If the only goal of impeachment is to prevent Trump from running again in 2024, delaying a trial might be a defensible option. The danger is, though, that it might lessen the pressure on Senate Republicans to vote for a conviction. With many G.O.P. members already trying to wriggle away from their responsibilities in the immediate aftermath of Wednesday’s insurrection, how much less likely are they to answer the call in three months? Conceivably, a delayed trial could give Trump yet another burst of publicity at a moment when most Americans are hoping to be rid of him—and then end with him claiming to have been vindicated.
One other option that is worth considering, Eisen told me, is invoking Section 3 of the Fourteenth Amendment, which says that anybody who has called for an insurrection against the federal government can’t run for office. Trump’s actions certainly seem to satisfy the statute, and Section 5 of the Amendment gives Congress the power to enforce it. “That’s certainly something that should be in the mix,” Eisen said. “But we should lead with impeachment.”
What’s required is a way to punish Trump for his sedition, make sure he can’t run for President again, and deprive him of the oxygen he so craves. The permanent ban by Twitter goes a long way toward meeting the third goal, but the first two are arguably even more important.
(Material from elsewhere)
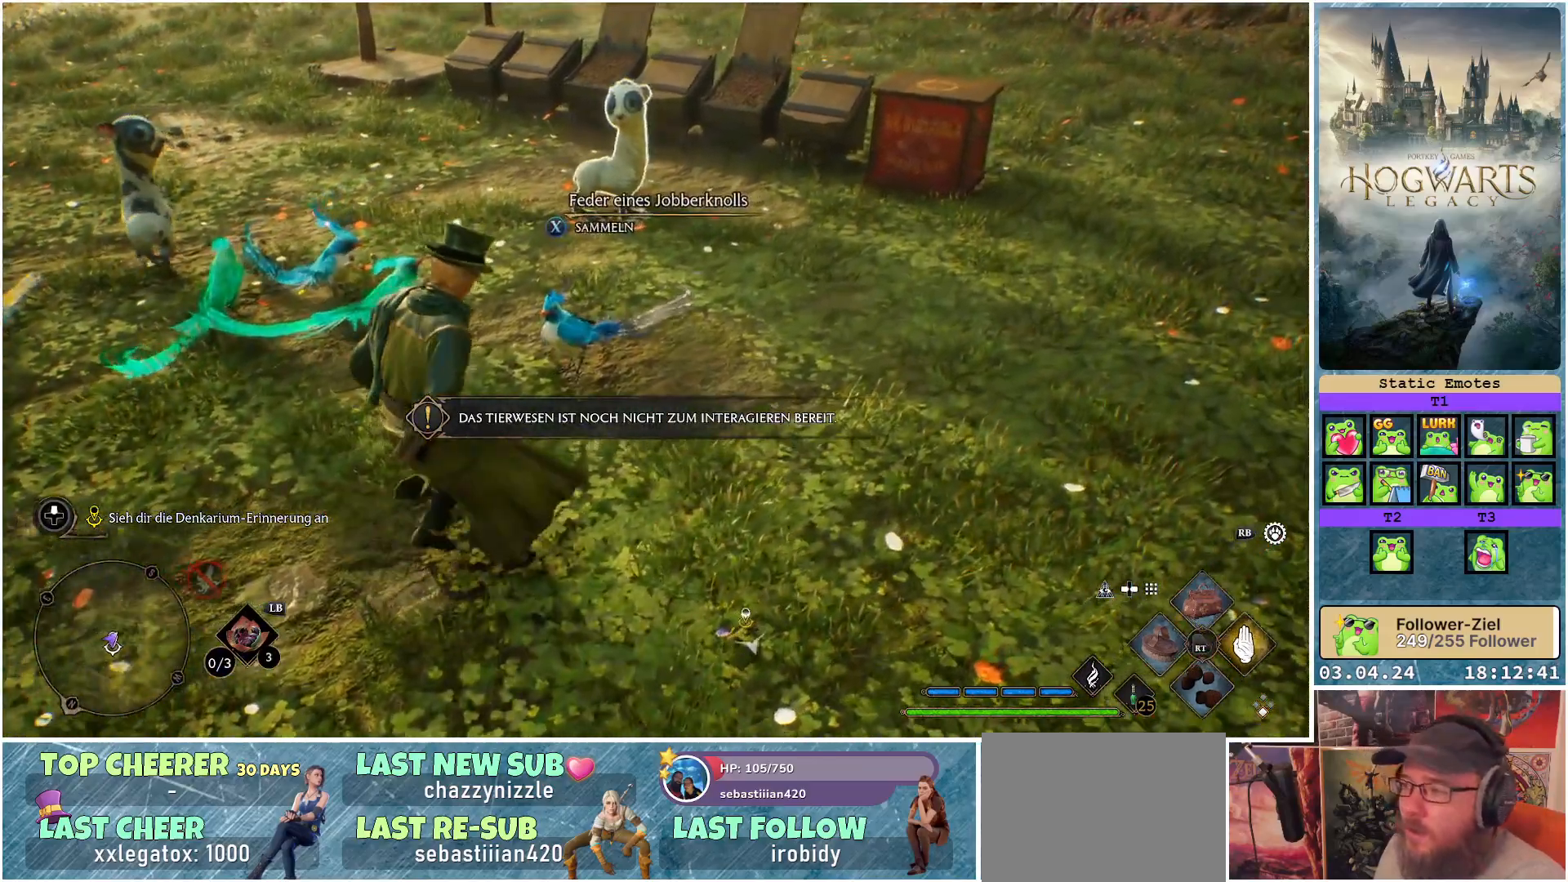
{"buttons": [], "left_stick": "center", "right_stick": "left", "events": [[67, "X", "down"], [133, "X", "up"], [367, "right_stick", "left"]]}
In other democracies, a leader who tried to overthrow an election result and incited a violent insurrection might well be cooling his heels in prison by now. In this country, the job of policing the President falls largely on the legislative branch. For four years, it has failed dismally to carry out this task. Even after the unprecedented events of last week, it’s far from clear that Congress will prove up to the task now. But this time, surely, and for the sake of American democracy, Trump must be held accountable.